O legislador ponderou que os prazos forenses, nas causas em que o Estado é parte, devem ser contados a partir da efetiva carga ou remessa dos autos. Por conseguinte, somente quando os autos dos processos com vista estejam fisicamente disponíveis para manifestação no órgão da Advocacia Pública é que os prazos começam a fluir. Ou por outra: a intimação pessoal dos Advogados Públicos somente se perfaz com a efetiva entrega dos autos à repartição, constituindo-se esta tradição física elemento essencial à sua existência.
O volume expressivo de processos envolvendo as atividades dos Advogados Públicos, as enormes distâncias entre as comarcas paulistas por onde tramitam os feitos e as dificuldades que se enfrentam para cumprir os prazos sem o acesso aos autos judiciais (especialmente em impugnações de execuções contra a Fazenda Pública) também assim o recomendam. Cite-se, por exemplo, a competência das Procuradorias Regionais de São José do Rio Preto e de Campinas, unidades da Procuradoria Geral do Estado responsáveis pelo atendimento de mais de 180 municípios e dezenas de comarcas.
Na medida em que a prerrogativa do art. 183 do NCPC existe para que os órgãos de representação judicial do Estado possam exercer o mais eficientemente possível as suas atribuições constitucionais, é defeso ao Poder Judiciário restringi-la. Tratando-se de prerrogativa de natureza pública, não podem a parte (a Fazenda Pública) nem os seus patronos (os Advogados Públicos), nem, muito menos, os juízes, ignorá-la, como se se tratasse de bem disponível seu. Aliás, cabe ao Poder Judiciário providenciar, incondicionalmente, o envio dos autos físicos aos órgãos de Advocacia Pública, a fim de que se concretize a intimação pessoal legalmente prescrita como prerrogativa processual inalienável, tal como procede em relação ao Ministério Público e à Defensoria Pública, que, insista-se, gozam da mesma prerrogativa da intimação pessoal, e nas mesmas condições da Advocacia Pública.

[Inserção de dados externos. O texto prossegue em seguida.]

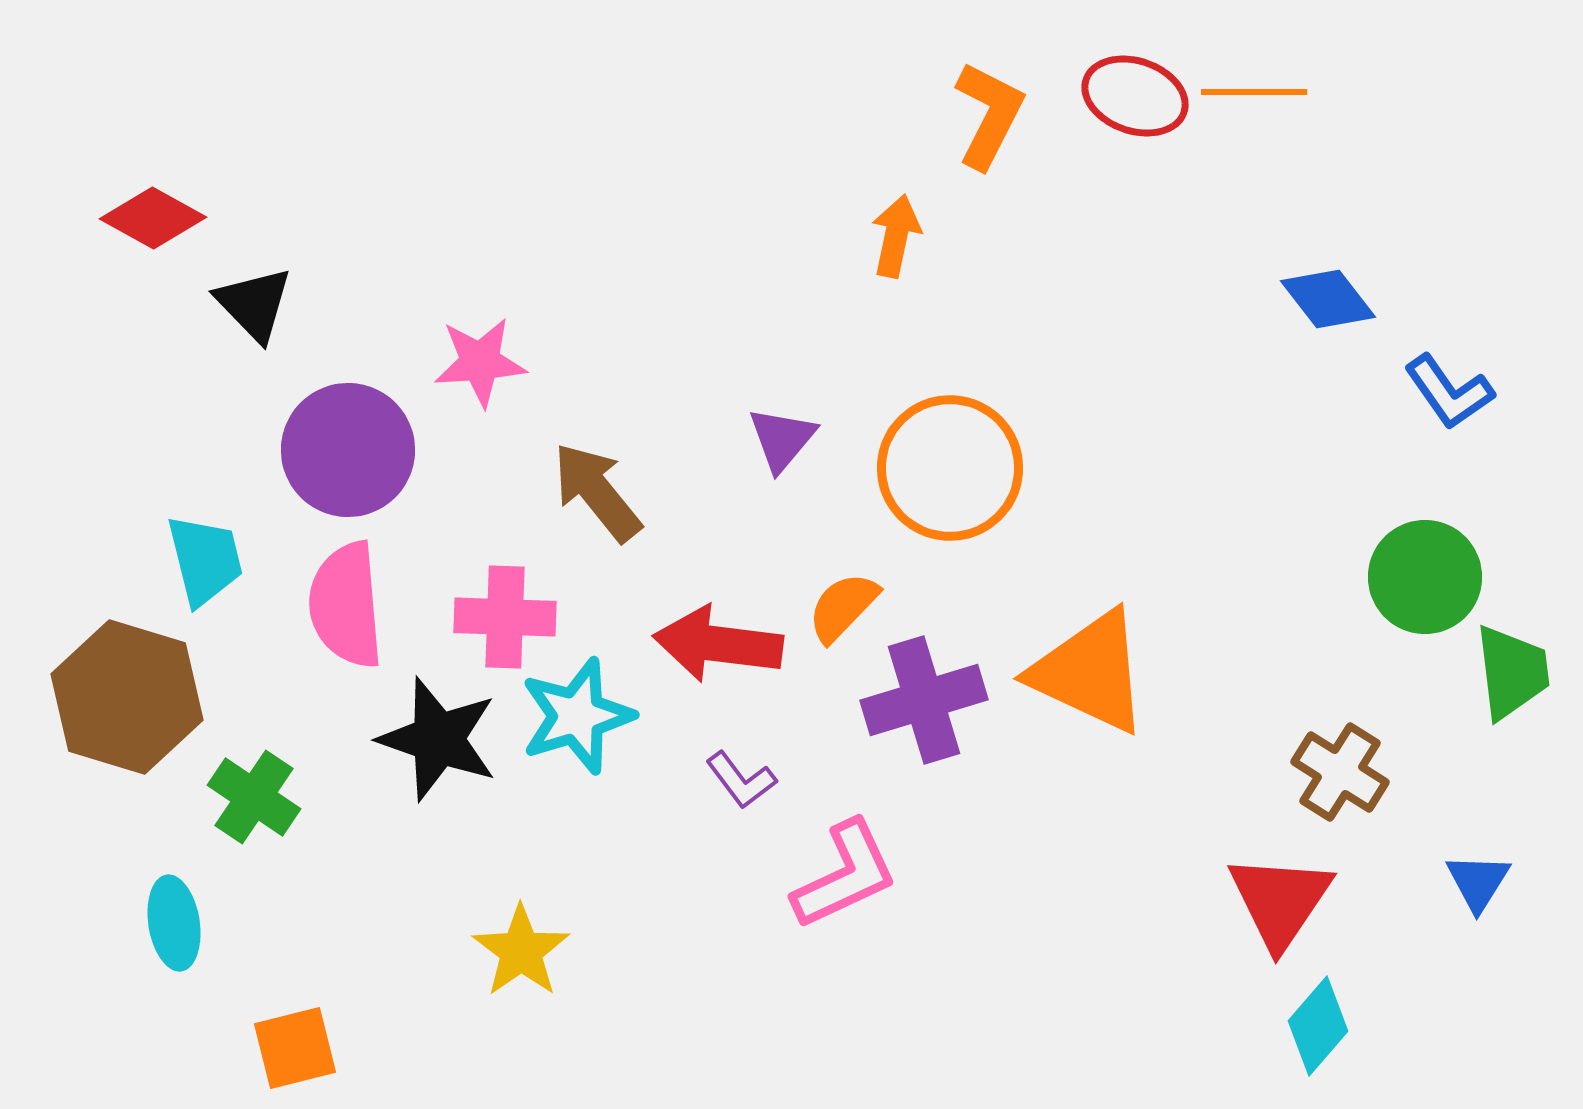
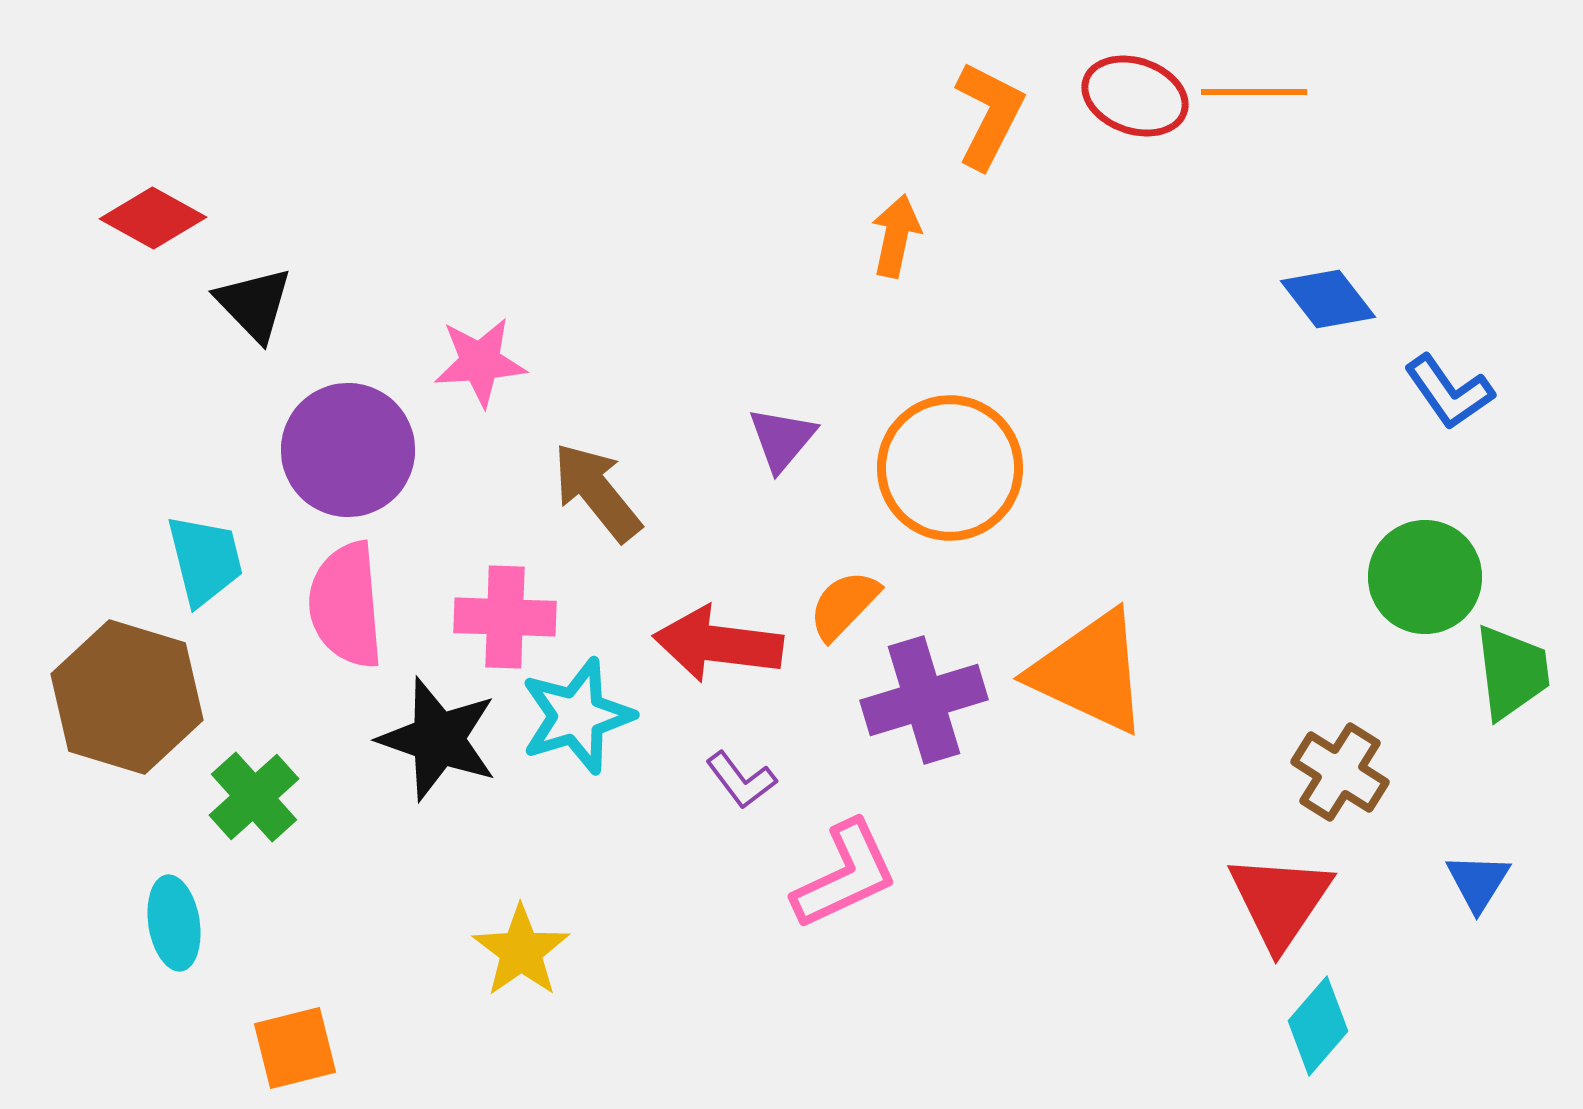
orange semicircle: moved 1 px right, 2 px up
green cross: rotated 14 degrees clockwise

A distinção de tratamento entre as Funções Essenciais à Justiça afigura-se de todo inconstitucional, por violar o princípio da igualdade.
Precedentes dos Tribunais Superiores não faltam. Assim, no Supremo Tribunal Federal, o Habeas Corpus nº 126.663, o Agravo Regimental no Recurso Extraordinário nº 213.121 e o Recurso Ordinário em Habeas Corpus nº 116.061; e, no Superior Tribunal de Justiça, os Recursos Especiais nºs 978.865, 1.190.865, 1.222.004 e 1.278.239 e os Habeas Corpus nºs 288.517, 296.014 e 321.069. Ambas as Cortes firmaram o entendimento de que os membros da Defensoria Pública e do Ministério Público devem ser intimados pessoalmente de todos os atos do processo, mediante entrega física dos autos, sob pena de nulidade absoluta do ato, por violação do princípio constitucional da ampla defesa. Idêntico tratamento há de ser dispensado a todos os Advogados Públicos.
Essas foram algumas das razões que o SINDIPROESP apresentou em sede de Procedimento de Controle Administrativo nº 006560-26.2016.2.00.0000, inaugurado em 17 de novembro de 2016 no Conselho Nacional de Justiça e ainda inconcluso, a fim de anular o indigitado Comunicado Conjunto nº 379/2016.